- Written task
Select every line below containing the word "مودوتشي".

(Collection entries)
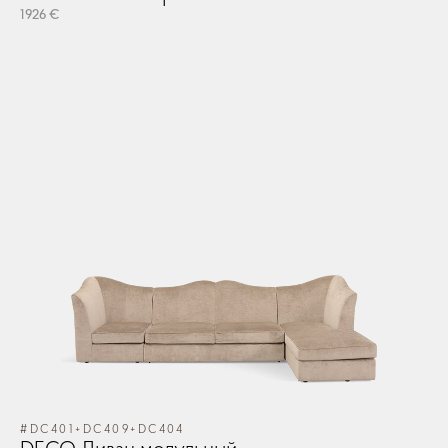
1926 €
#DC401+DC409+DC404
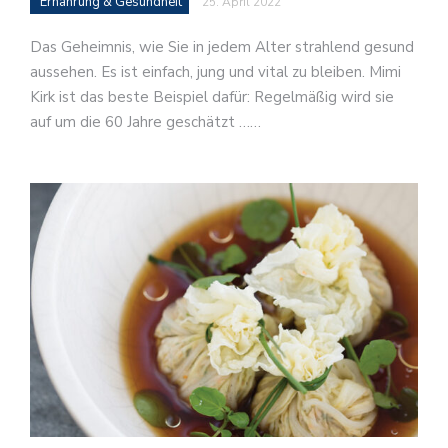
Ernährung & Gesundheit
25. April 2022
Das Geheimnis, wie Sie in jedem Alter strahlend gesund
aussehen. Es ist einfach, jung und vital zu bleiben. Mimi
Kirk ist das beste Beispiel dafür: Regelmäßig wird sie
auf um die 60 Jahre geschätzt ……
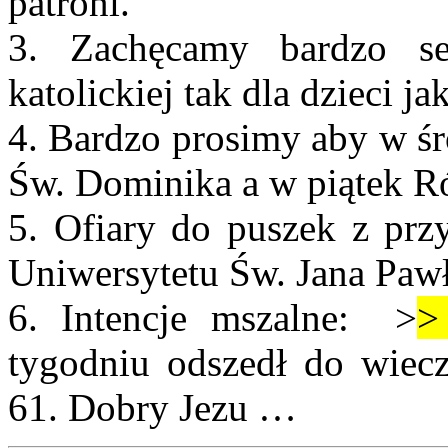
patroni.
3. Zachęcamy bardzo se
katolickiej tak dla dzieci ja
4. Bardzo prosimy aby w ś
Św. Dominika a w piątek R
5. Ofiary do puszek z przy
Uniwersytetu Św. Jana Pawł
6. Intencje mszalne: >
>
tygodniu odszedł do wiecz
61. Dobry Jezu …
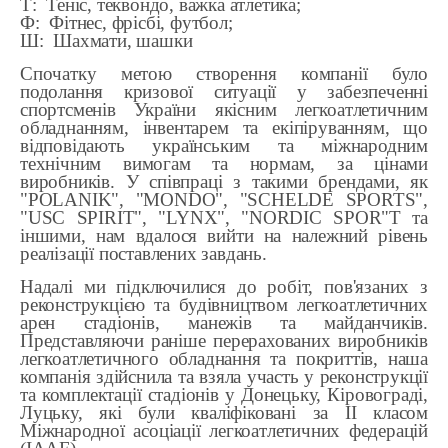
Т: Теніс, теквондо, важка атлетика;
Ф: Фітнес, фрісбі, футбол;
Ш: Шахмати, шашки
Спочатку метою створення компанії було
подолання кризової ситуації у забезпеченні
спортсменів України якісним легкоатлетичним
обладнанням, інвентарем та екіпіруванням, що
відповідають українським та міжнародним
технічним вимогам та нормам, за цінами
виробників. У співпраці з такими брендами, як
"POLANIK", "MONDO", "SCHELDE SPORTS",
"USC SPIRIT", "LYNX", "NORDIC SPOR"T та
іншими, нам вдалося вийти на належний рівень
реалізації поставлених завдань.
Надалі ми підключилися до робіт, пов'язаних з
реконструкцією та будівництвом легкоатлетичних
арен стадіонів, манежів та майданчиків.
Представляючи раніше перерахованих виробників
легкоатлетичного обладнання та покриттів, наша
компанія здійснила та взяла участь у реконструкції
та комплектації стадіонів у Донецьку, Кіровограді,
Луцьку, які були кваліфіковані за ІІ класом
Міжнародної асоціації легкоатлетичних федерацій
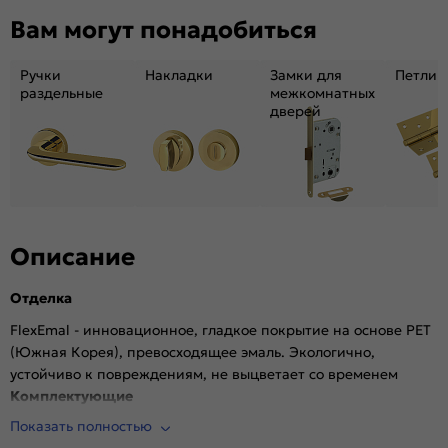
Декор:
Без декора
Вам могут понадобиться
Вес, кг:
31.86
Тип коробки:
INVISIBLE
Ручки
Накладки
Замки для
Петли
Кромка:
Алюминиевая черная матовая
раздельные
межкомнатных
дверей
Поверхность:
Гладкая, матовая
Возможность покраски:
Нет
Для влажных помещений:
Да
Наличие притвора:
Нет
Степень влагостойкости:
Влагостойкая
Уровень шумоизоляции:
Высокий ( от 32 дБ)
Описание
Фрезеровка под замок:
Да (Защелка AGB магнитная черная)
Отделка
Фрезеровка под петли:
Да (2 скрытые петли AGB)
Износостойкость:
Высокая
FlexEmal - инновационное, гладкое покрытие на основе PET
(Южная Корея), превосходящее эмаль. Экологично,
Пропускает свет:
Нет
устойчиво к повреждениям, не выцветает со временем
Подходит под двухстворчатый проём:
Да
Комплектующие
Гарантия (лет):
1.6
Показать полностью
Врезана магнитная защелка AGB, выполнена фрезеровка
Материал:
Материал каркаса: на основе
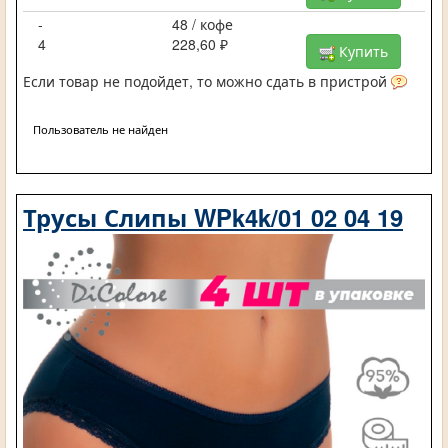
-
48 / кофе
4
228,60 ₽
Купить
Если товар не подойдет, то можно сдать в пристрой
Пользователь не найден
Трусы Слипы WPk4k/01 02 04 19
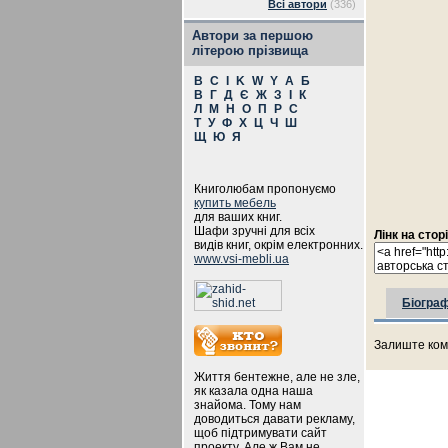
Всі автори
(336)
Автори за першою
літерою прізвища
B
C
I
K
W
Y
А
Б
В
Г
Д
Є
Ж
З
І
К
Л
М
Н
О
П
Р
С
Т
У
Ф
Х
Ц
Ч
Ш
Щ
Ю
Я
Книголюбам пропонуємо
купить мебель
для ваших книг.
Шафи зручні для всіх
Лінк на стор
видів книг, окрім електронних.
www.vsi-mebli.ua
Біограф
Залиште ком
Життя бентежне, але не зле,
як казала одна наша
знайома. Тому нам
доводиться давати рекламу,
щоб підтримувати сайт
проекту. Але ж Вам не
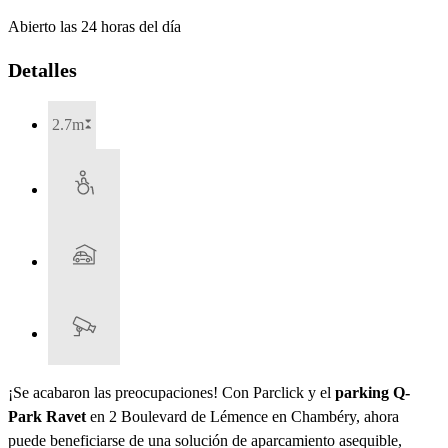
Abierto las 24 horas del día
Detalles
2.7m
¡Se acabaron las preocupaciones! Con Parclick y el
parking Q-
Park Ravet
en 2 Boulevard de Lémence en Chambéry, ahora
puede beneficiarse de una solución de aparcamiento asequible,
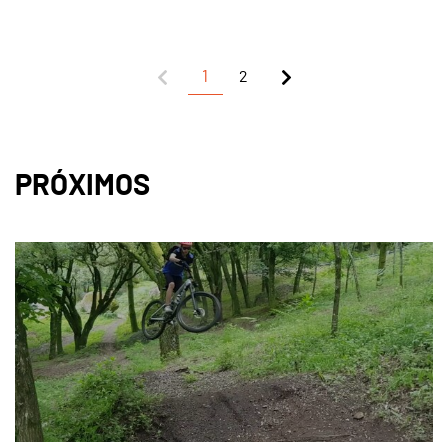
1
2
PRÓXIMOS
page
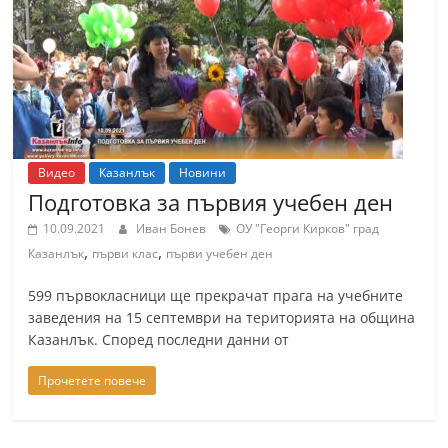
т
К
а
з
а
н
Видео
Казанлък
Новини
л
Подготовка за първия учебен ден
ъ
10.09.2021
Иван Бонев
ОУ "Георги Кирков" град
к
,
,
Казанлък
първи клас
първи учебен ден
и
599 първокласници ще прекрачат прага на учебните
о
заведения на 15 септември на територията на община
б
Казанлък. Според последни данни от
л
а
Прочетете повече
с
т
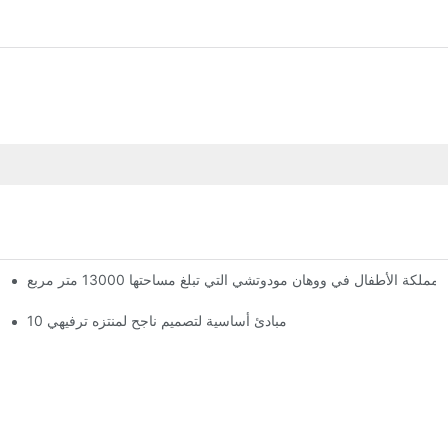
الأطفال في ووهان مودوتشي التي تبلغ مساحتها 13000 متر مربع
لقد وصلت المملكة العملاقة السحرية! تضم مملكة ووهان مودوتشي للأطفال ثلاثة طوابق من مرافق الترفيه مع أكثر من 60 لعبة مثيرة.
10 مبادئ أساسية لتصميم ناجح لمنتزه ترفيهي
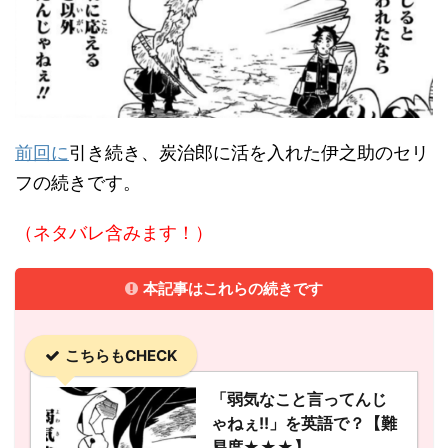
前回に
引き続き、炭治郎に活を入れた伊之助のセリ
フの続きです。
（ネタバレ含みます！）
本記事はこれらの続きです
こちらもCHECK
「弱気なこと言ってんじ
ゃねぇ!!」を英語で？【難
易度★★★】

- Solution
الأطفال في ووهان مودوتشي التي تبلغ مساحتها 13000 متر مربع
لقد وصلت المملكة العملاقة السحرية! تضم مملكة ووهان مودوتشي للأطفال ثلاثة طوابق من مرافق الترفيه مع أكثر من 60 لعبة مثيرة.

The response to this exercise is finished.